The judgement underscored that significant reliance should be placed on each woman’s own estimation of whether she is in a position to continue and carry to term her pregnancy.
It maintained that while determining whether the continuation of the pregnancy would involve grave danger to the pregnant woman’s physical or mental health, her actual or reasonably foreseeable environment may be taken into account.
“It's an incredibly powerful ruling that will go a long way towards ensuring autonomy, agency and bodily integrity and rights for all girls, women and pregnant persons,” said gynaecologist Dr Suchitra Dalvie, who is also the coordinator of the Asia Safe Abortion Partnership.
“This judgement acknowledges that pregnancy as a result of rape can also be a rape within marriage,” Mumbai-based lawyer Anubha Rastogi, who works for reproductive rights and justice, said.
That the judgement includes ‘marital rape’ within the understanding of rape opens up a whole new potential for justice for women. “It links in perfectly with Justice J Chelameswar’s statement during the right to privacy ruling where he said that the decision to have sex or not, with whom and whether to get pregnant or stay pregnant are all within the right to privacy of an individual and all citizens of India have the right to privacy. This is a much needed step in the right direction,” Dalvie said.
In 2017, Justice Chelameswar had famously ruled that “a woman’s freedom of choice whether to bear a child or abort her pregnancy falls in the realm of privacy”. Justice RF Nariman, who was also on the bench, included the right to abort a foetus on the list of “a large number of privacy interests”.
Even in the absence of a criminal section or recognition of an offence, the healthcare needs and traumas of survivors continue to be real. “This judgment recognises this distinction so well. Just because a survivor of sexual assault cannot initiate a criminal proceeding against their perpetrator, it does not mean they are not entitled to even receive care and support to overcome the health impacts of that assault,” said Fatima.
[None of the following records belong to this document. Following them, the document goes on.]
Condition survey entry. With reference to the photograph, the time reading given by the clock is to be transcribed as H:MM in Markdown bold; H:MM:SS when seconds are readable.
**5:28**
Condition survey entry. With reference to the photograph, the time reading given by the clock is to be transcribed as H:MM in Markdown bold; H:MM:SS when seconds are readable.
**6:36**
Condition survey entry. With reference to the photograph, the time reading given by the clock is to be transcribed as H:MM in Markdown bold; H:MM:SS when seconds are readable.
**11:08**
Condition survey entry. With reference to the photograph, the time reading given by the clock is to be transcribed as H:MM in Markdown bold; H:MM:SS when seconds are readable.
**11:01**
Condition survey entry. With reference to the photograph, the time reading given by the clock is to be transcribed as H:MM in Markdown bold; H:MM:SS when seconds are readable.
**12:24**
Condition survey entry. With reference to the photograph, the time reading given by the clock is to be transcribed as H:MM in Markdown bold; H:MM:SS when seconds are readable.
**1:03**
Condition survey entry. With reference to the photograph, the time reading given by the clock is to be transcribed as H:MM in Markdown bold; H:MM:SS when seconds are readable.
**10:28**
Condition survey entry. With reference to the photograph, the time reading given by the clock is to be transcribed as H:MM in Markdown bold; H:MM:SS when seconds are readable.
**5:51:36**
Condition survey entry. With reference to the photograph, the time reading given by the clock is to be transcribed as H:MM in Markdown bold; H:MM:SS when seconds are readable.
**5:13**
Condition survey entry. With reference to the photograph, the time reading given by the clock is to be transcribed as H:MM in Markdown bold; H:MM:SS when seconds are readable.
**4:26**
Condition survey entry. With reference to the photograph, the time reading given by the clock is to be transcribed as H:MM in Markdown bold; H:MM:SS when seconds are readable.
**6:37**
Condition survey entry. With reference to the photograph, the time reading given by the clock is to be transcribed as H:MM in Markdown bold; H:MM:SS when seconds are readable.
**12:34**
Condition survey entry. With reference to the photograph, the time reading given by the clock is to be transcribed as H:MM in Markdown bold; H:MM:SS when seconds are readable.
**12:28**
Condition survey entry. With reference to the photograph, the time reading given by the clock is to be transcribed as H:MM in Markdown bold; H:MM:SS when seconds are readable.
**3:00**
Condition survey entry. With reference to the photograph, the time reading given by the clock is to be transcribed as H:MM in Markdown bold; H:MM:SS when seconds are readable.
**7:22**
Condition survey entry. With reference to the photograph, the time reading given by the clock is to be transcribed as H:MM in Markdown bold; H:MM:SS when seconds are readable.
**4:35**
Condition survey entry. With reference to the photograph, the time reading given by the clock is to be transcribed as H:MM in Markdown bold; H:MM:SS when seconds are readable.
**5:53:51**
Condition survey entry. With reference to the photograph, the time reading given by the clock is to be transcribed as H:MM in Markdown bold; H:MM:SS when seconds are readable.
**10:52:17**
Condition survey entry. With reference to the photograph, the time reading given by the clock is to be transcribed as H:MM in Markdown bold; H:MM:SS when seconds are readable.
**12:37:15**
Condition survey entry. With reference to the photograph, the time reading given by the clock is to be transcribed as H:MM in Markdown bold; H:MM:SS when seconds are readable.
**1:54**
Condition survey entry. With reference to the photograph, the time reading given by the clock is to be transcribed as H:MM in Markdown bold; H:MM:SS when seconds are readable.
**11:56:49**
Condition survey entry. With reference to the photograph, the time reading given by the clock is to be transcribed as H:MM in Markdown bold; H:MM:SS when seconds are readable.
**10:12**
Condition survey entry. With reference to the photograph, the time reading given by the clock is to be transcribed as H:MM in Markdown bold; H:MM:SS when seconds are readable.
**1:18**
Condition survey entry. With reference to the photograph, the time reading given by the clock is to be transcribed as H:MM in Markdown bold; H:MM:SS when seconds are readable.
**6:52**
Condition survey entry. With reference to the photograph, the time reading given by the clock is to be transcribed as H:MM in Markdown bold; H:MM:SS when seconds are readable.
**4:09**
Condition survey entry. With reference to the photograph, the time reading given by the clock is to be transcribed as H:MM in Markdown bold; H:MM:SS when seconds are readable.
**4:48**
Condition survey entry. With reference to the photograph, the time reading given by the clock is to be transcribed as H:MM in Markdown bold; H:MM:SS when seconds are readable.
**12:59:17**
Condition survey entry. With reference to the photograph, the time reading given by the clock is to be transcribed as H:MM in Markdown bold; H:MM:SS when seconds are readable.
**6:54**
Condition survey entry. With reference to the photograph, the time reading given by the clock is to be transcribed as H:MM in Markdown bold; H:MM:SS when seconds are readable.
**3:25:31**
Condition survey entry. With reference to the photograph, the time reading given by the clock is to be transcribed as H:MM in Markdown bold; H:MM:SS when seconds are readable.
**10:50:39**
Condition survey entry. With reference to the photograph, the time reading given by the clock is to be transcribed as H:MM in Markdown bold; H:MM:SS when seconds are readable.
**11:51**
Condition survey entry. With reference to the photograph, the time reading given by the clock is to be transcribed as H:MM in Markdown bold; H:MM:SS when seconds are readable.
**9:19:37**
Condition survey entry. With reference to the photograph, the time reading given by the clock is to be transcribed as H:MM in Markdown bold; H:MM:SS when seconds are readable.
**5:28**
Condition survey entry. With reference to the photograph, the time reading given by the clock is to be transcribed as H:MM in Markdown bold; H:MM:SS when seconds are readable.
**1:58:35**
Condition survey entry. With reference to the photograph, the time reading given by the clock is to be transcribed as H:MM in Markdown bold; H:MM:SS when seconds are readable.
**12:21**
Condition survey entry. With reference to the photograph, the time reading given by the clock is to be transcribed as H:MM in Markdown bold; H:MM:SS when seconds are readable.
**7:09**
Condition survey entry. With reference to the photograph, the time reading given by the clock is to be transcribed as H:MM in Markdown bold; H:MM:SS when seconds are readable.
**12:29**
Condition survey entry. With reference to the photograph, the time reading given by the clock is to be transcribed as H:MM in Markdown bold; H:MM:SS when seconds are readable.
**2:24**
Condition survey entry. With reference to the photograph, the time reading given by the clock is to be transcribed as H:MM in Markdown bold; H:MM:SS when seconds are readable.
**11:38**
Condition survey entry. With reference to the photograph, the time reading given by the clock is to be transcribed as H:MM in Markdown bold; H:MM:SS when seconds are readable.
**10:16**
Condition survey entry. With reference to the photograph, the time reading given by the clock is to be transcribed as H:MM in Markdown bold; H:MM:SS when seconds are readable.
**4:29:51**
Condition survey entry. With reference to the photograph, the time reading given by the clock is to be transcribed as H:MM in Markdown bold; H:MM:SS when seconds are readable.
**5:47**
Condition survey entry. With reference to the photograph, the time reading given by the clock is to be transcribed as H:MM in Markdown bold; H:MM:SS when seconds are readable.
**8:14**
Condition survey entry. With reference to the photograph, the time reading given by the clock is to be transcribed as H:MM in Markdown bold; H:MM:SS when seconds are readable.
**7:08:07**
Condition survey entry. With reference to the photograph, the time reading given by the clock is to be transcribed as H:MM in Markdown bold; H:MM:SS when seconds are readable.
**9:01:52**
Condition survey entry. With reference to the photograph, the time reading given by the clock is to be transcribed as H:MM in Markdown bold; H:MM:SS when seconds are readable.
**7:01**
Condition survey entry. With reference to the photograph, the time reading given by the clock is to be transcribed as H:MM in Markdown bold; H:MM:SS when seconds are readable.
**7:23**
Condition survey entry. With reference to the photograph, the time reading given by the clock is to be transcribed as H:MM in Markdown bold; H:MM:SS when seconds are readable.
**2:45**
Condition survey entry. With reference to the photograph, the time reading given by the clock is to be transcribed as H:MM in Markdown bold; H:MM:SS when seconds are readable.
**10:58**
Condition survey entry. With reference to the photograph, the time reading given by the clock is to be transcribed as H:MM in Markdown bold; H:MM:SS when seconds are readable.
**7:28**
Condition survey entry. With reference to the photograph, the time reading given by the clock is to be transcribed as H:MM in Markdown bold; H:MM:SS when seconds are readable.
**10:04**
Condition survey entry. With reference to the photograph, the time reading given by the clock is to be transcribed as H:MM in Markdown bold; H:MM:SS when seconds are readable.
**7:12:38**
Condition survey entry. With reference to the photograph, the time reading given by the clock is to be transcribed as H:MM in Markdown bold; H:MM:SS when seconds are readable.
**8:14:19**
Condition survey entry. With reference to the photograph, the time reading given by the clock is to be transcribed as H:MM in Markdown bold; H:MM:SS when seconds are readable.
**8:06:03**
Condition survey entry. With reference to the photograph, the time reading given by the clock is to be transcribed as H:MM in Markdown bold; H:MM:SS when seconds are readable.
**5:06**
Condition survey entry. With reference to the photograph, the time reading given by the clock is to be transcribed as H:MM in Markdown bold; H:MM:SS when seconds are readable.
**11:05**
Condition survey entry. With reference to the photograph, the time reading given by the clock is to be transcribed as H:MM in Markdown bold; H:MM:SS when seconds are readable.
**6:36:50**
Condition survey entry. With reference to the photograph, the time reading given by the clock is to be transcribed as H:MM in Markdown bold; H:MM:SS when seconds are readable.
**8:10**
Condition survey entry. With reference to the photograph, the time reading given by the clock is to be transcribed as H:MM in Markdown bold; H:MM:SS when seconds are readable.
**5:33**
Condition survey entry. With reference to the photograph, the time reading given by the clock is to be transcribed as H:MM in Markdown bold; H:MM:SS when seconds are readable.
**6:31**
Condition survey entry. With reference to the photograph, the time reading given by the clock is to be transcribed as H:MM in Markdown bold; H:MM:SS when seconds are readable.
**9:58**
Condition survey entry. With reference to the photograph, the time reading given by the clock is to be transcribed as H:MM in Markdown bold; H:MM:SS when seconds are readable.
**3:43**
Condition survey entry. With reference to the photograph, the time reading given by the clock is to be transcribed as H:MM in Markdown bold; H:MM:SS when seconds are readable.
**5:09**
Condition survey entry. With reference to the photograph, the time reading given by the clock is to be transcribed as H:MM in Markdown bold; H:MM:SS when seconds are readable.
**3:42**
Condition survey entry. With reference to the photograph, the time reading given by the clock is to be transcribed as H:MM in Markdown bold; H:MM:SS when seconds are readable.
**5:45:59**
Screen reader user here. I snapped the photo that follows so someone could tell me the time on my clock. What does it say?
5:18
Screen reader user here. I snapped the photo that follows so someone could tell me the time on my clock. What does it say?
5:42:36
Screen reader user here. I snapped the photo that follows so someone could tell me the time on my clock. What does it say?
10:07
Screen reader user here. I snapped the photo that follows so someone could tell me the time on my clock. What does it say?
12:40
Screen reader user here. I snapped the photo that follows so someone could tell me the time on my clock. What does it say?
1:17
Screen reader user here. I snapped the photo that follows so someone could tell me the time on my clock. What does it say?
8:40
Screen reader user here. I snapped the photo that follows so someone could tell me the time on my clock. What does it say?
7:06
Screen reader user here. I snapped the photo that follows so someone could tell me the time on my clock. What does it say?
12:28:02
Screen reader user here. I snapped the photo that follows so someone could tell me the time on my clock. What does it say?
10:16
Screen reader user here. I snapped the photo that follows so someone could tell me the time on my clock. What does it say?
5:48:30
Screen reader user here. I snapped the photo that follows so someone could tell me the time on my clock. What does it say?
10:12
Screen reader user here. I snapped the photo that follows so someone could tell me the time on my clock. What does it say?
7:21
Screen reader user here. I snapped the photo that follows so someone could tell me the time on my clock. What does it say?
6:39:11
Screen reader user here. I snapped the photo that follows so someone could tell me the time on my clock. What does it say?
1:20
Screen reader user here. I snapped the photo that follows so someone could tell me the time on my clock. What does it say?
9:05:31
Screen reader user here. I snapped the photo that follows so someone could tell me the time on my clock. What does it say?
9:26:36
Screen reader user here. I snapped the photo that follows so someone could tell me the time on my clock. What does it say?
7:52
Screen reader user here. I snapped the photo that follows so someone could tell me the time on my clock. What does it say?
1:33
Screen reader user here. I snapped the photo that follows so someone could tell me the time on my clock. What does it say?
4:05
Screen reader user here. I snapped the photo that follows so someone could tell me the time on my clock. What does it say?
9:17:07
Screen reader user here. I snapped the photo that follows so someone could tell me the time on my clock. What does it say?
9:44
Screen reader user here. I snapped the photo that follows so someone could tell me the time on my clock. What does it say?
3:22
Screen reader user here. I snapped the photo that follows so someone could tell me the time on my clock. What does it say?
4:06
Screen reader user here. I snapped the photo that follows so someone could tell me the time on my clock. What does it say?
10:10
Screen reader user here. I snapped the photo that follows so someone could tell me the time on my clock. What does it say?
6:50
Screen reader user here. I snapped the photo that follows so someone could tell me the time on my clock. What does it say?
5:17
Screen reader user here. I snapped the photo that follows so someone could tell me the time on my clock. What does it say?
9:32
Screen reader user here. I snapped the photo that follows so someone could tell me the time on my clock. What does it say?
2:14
The order directs doctors to refrain from asking women to get husband's consent or bringing other members of family even when she is an adult woman. “Only her consent is material and should matter. Doctors should let go of imposing these 'extra legal' conditions as observed by the court,” noted Fatima.
Several doctors and experts had earlier pointed out that the MTP Act and the Protection of Children from Sexual Offences Act, 2012 (POCSO), which criminalised adolescence sexuality, were not compatible. If a teenaged pregnant girl goes to a doctor for an MTP, the doctor is obliged to inform the police.
Now, the judgement clarifies that though there is mandatory reporting under the POCSO Act, if the pregnancy stems out from consensual sexual activity and if a request is made by either the guardian or the minor to not reveal the identity of the person, then the doctor, while reporting the MTP, is not bound to report the details of the pregnant person.
“This makes a huge difference because it acknowledges there is consensual sexual activity happening between minors even though the law looks at it as an offence. Therefore, access to abortion should not become a problem because of the mandatory reporting. This clarification is fantastic,” said Rastogi, who has authored a report on women’s access to safe abortions.